Deutsche Bank reiterated its "buy" rating on Lehman stock. That comes a day after Merrill Lynch upgraded its rating on Lehman to "buy" from "underperform."

"I do like Lehman Brothers historically. I have been an investor. I probably would put some more in there, but I wouldn't make a pick based on one company," says Michael Kresh, president of M.D. Kresh Financial Services, who prefers to play the entire sector through mutual funds and ETFs. "Realistically we know some of these players are going to go down." (See the WSJ's Greg Zuckerman warn on financials in the accompanying video)

In addition to Lehman, Kresh believes Merrill Lynch also will make its way through the current financial slump relatively unscathed. He's not as optimistic about Citigroup .

"It's done a very bad job of trying to integrate into a fully diversified financial services empire, and now they're trying to split it back apart," he says.

A Change in Thinking

Financial advisers are shifting strategies in the wake of the renewed banking tumult, which also featured news this week that leading bond insurers MBIA and Ambac might lose their treasured triple-A credit ratings, a move seen as crippling to their businesses. Standard & Poor's on Thursday lowered the firms' financial strength to AA.
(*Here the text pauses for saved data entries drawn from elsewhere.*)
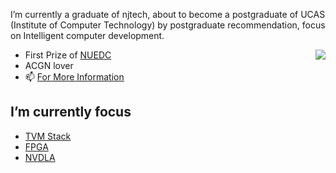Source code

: <!--
**LeiWang1999/LeiWang1999** is a ✨ _special_ ✨ repository because its `README.md` (this file) appears on your GitHub profile.

Here are some ideas to get you started:

- 🔭 I’m currently working on ...
- 🌱 I’m currently learning ...
- 👯 I’m looking to collaborate on ...
- 🤔 I’m looking for help with ...
- 💬 Ask me about ...
- 📫 How to reach me: ...
- 😄 Pronouns: ...
- ⚡ Fun fact: ...
-->
I’m currently a graduate of njtech, about to become a postgraduate of UCAS (Institute of Computer Technology) by postgraduate recommendation, focus on Intelligent computer development.

<img align="right" src="https://github-readme-stats.vercel.app/api?username=LeiWang1999&count_private=true&show_icons=true&theme=buefy&include_all_commits=true">

- First Prize of [NUEDC](https://www.nuedc-training.com.cn/)
- ACGN lover
- 📫 [For More Information](https://leiblog.wang/about)

## I’m currently focus
  - [TVM Stack](https://tvm.apache.org/)
  - [FPGA](https://github.com/LeiWang1999/FPGA)
  - [NVDLA](https://github.com/nvdla)
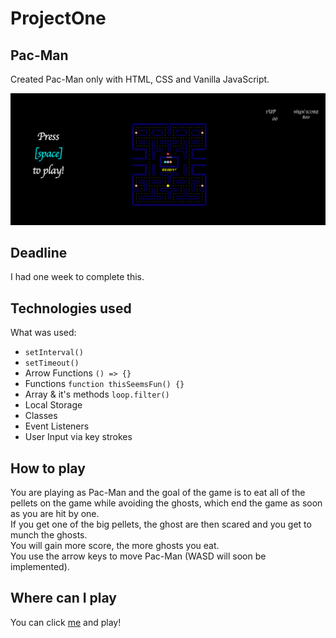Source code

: # ProjectOne

## Pac-Man

Created Pac-Man only with HTML, CSS and Vanilla JavaScript.

![Pac-Man](https://github.com/florent-haxhiu/ProjectOne/blob/main/img/PacmanSS.png)

## Deadline

I had one week to complete this.  


## Technologies used

What was used: 
- `setInterval()`
- `setTimeout()`
- Arrow Functions `() => {}`
- Functions `function thisSeemsFun() {}`
- Array & it's methods `loop.filter()`
- Local Storage
- Classes
- Event Listeners
- User Input via key strokes

## How to play

You are playing as Pac-Man and the goal of the game is to eat all of the pellets on the game while avoiding the ghosts, which end the game as soon as you are hit by one.  
If you get one of the big pellets, the ghost are then scared and you get to munch the ghosts.  
You will gain more score, the more ghosts you eat.  
You use the arrow keys to move Pac-Man (WASD will soon be implemented).

## Where can I play

You can click [me](https://florent-haxhiu.github.io/ProjectOne/) and play!
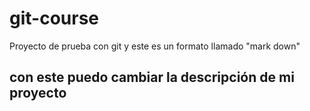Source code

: # git-course
Proyecto de prueba con git
y este es un formato llamado "mark down" 
## con este puedo cambiar la descripción de mi proyecto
"I still believe that we're probably going to see one of the monoline insurers go under, and when that happens I don't know what the response is going to be," says Peter Miralles, president of Atlanta Wealth Consultants. "It will be interesting to see the market response over 48 hours once they declare one of them dead."

Miralles looked at Merrill Lynch's move Wednesday to upgrade Lehman with caution and anticipates sideways trading in US stocks until investors can get more confidence in the market. He recommends international markets and ETF plays in gold, which he calls "portfolio insurance."
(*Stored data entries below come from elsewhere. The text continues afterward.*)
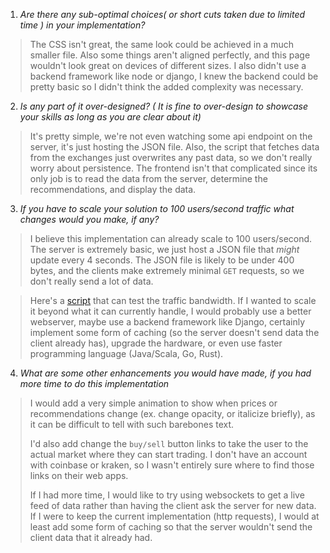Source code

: 1. *Are there any sub-optimal choices( or short cuts taken due to limited time ) in your implementation?*
> The CSS isn't great, the same look could be achieved in a much smaller file. Also some things aren't aligned perfectly, and this page wouldn't look great on devices of different sizes. I also didn't use a backend framework like node or django, I knew the backend could be pretty basic so I didn't think the added complexity was necessary.

2. *Is any part of it over-designed? ( It is fine to over-design to showcase your skills as long as you are clear about it)*
> It's pretty simple, we're not even watching some api endpoint on the server, it's just hosting the JSON file. Also, the script that fetches data from the exchanges just overwrites any past data, so we don't really worry about persistence. The frontend isn't that complicated since its only job is to read the data from the server, determine the recommendations, and display the data.

3. *If you have to scale your solution to 100 users/second traffic what changes would you make, if any?*
> I believe this implementation can already scale to 100 users/second. The server is extremely basic, we just host a JSON file that *might* update every 4 seconds. The JSON file is likely to be under 400 bytes, and the clients make extremely minimal `GET` requests, so we don't really send a lot of data.

> Here's a [script](backend/stress_test.py) that can test the traffic bandwidth. If I wanted to scale it beyond what it can currently handle, I would probably use a better webserver, maybe use a backend framework like Django, certainly implement some form of caching (so the server doesn't send data the client already has), upgrade the hardware, or even use faster programming language (Java/Scala, Go, Rust).
4. *What are some other enhancements you would have made, if you had more time to do this implementation*
> I would add a very simple animation to show when prices or recommendations change (ex. change opacity, or italicize briefly), as it can be difficult to tell with such barebones text.
> 
> I'd also add change the `buy/sell` button links to take the user to the actual market where they can start trading. I don't have an account with coinbase or kraken, so I wasn't entirely sure where to find those links on their web apps.
> 
> If I had more time, I would like to try using websockets to get a live feed of data rather than having the client ask the server for new data. If I were to keep the current implementation (http requests), I would at least add some form of caching so that the server wouldn't send the client data that it already had.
A leading gold ETF is streetTRACKS Gold Shares which is up 2.5 percent this year.

"I think you're going to have this volatility for quite some time until the market is truly convinced that this is behind us and get a good month or even two with no surprising news," says Charles Massimo, president of CJM Fiscal Management, who also favors international investing. "If you're an investor and all you do is focus on the US market you're going to suffer."

Massimo's firm practices passive investing and he does not recommend specific stock plays. But he believes small-caps and value moves will be the best way to navigate the financials minefield, and recommends index funds as well.

Others are even more cautious.

Atlantis's Cohn says biotechnology and health care appear to be stronger plays now, but the broader market will be subject to the whims of the big financials.

"Right now the market is hostage to Lehman and Citibank," he says. "Just watch Lehman and Citibank and that will tell you exactly what the market is going to be doing."